I’ve never wanted to be a Princess. Mostly because I never truly thought I could be one.
I remember the first time I saw Tiana. She looked like me. It was 2009 and for the first time, Disney gave little Black girls their first taste of what it was like for the fairest of them all to be Black.
Tiana exemplified the epitome of what life told us it meant to be a strong Black woman: responsible, a bit sassy, and dedicated to her family. She was fiercely independent, with a story that sung a soulful song of the honor and pressure felt by Black women to fulfill the dreams of their loved ones, safeguard their culture, and place the needs of others before their own.
Our princess — with beautiful cocoa flesh, a wide nose, and slicked up hair — charmed all of the little Black girls and grown Black women who longed to see a princess they could relate to grace the screen. We tried to be hopeful witnessing the first “Black princess” in pixels. But we were very quickly reminded that the world refuses to view us with such grandeur.

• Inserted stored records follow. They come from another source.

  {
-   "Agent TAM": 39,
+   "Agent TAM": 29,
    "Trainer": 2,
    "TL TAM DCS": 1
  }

She was a frog for most of the movie.
Thus, at seven years old, I was faced with the reality that Black women and girls are always strong, resilient, and magical, but even in the mythical realm of Disney movies, we are often left little room to be human. So, I skipped over childhood dreams of becoming a princess because for little girls like me, I knew it meant that my real-life character arc would fall short of a whimsical tale. Unlike the Auroras, Belles, and Cinderellas of the world, my “fairytale” was destined to be disrupted by an animalistic coming to princessdom.
How could I be a princess if the world couldn’t fathom me as human?

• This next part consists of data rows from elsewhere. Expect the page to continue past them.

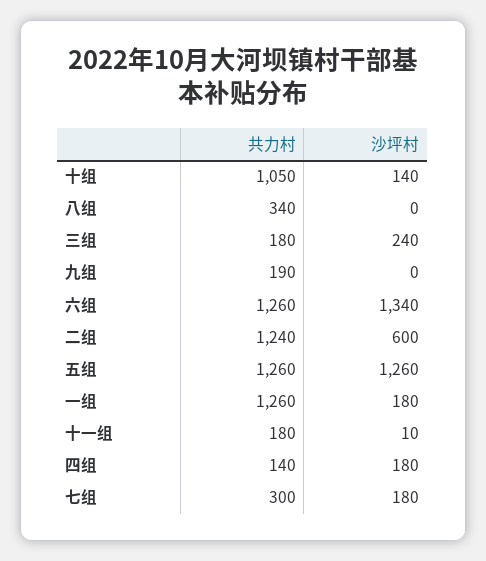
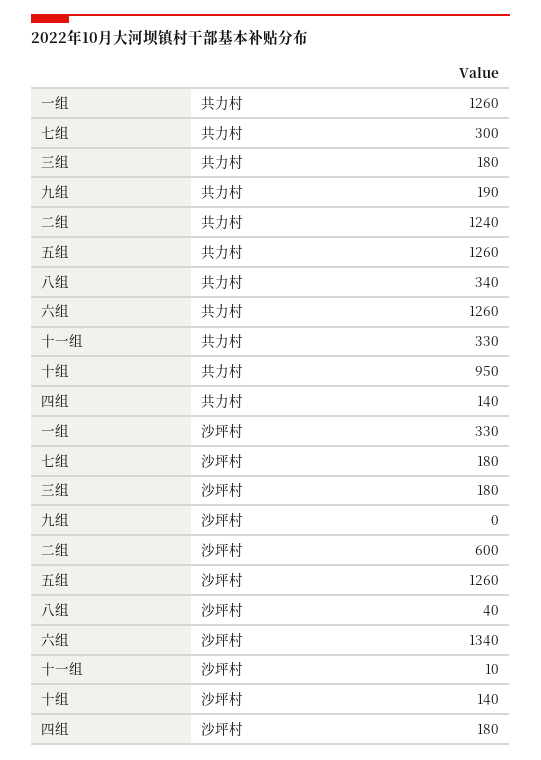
  {
    "共力村": {
-     "十组": 1050,
+     "十组": 950,
      "八组": 340,
      "三组": 180,
      "九组": 190,
      "六组": 1260,
      "二组": 1240,
      "五组": 1260,
      "一组": 1260,
-     "十一组": 180,
+     "十一组": 330,
      "四组": 140,
      "七组": 300
    },
    "沙坪村": {
      "十组": 140,
-     "八组": 0,
+     "八组": 40,
-     "三组": 240,
+     "三组": 180,
      "九组": 0,
      "六组": 1340,
      "二组": 600,
      "五组": 1260,
-     "一组": 180,
+     "一组": 330,
      "十一组": 10,
      "四组": 180,
      "七组": 180
    }
  }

I remember the first time the media announced that the second son of the people’s princess was to be married. To a Black woman. I was getting a do-over. A real life princess was made up of half the same stuff as me. Like Tiana, she is responsible, sassy, dedicated to her family, and fiercely independent. And because this was real life and I was now 17, I was sure she’d be a princess that nobody could turn into a frog, whose growth and character would not be entrapped by slimy mucus-drenched skin in a body that didn’t belong to her.
And again, Black women tried to be hopeful witnessing the first “Black princess” in real life. But we were quickly confronted with the reality that the rest of the world wouldn’t watch cheerfully alongside us.
The British press conjured up defamatory headlines and pieces with racial undertones. The family Meghan Markle married sent her to photo-ops and royal engagements while they whispered their concerns about the potential darkness of her unborn child’s skin. She was vilified and slowly deprived of her humanity, as though she were some undesirable creature whose “exotic” DNA would plague the royal family.
Black American women lay awake at night sending hushed prayers into the universe for Meghan’s emotional and physical safety. We were afraid because we knew better than to believe that the colorism that opened the doors would shield her from the anti-Blackness that would ultimately throw her out. We know better than to believe that our princess could ever truly be considered royal, especially knowing that the world fears any ounce of Blackness that threatens to permeate its perfectly constructed white castles. In fact, some would kill us over it.
When Prince Harvard bestowed upon me a fateful kiss, I’d hoped that I could slay the villains that had robbed me of the fantastical dreams of Black princessdom. But the truth is, both inside and outside of this white castle, that this little Black girl cannot want to be a princess, mostly because she knows the world would never let her be one.
When we die, nobody says our names. Nobody cries at our funerals. Harvard doesn’t offer commiseration. What’s more, though, is that when we’re living the world would rather see us contorted and distorted in pixels and in person — holding our breath until we reach the brink of death — than hold us in high regard.
I know we don’t need titles or the world’s permission to be royalty. Black women will still rise. We are royalty in our own right. But the “fairytales” written for princesses that look like me have always insinuated that the happy endings never come unless we first let the world strip us of our skin and morph us into something, or someone, we can barely recognize — all while fighting the scariest of villains, the darkest of demons, and the centuries of violence at the hands of misogynoir.
Kyla N. Golding ’24 is a Crimson Editorial comper in Adams House.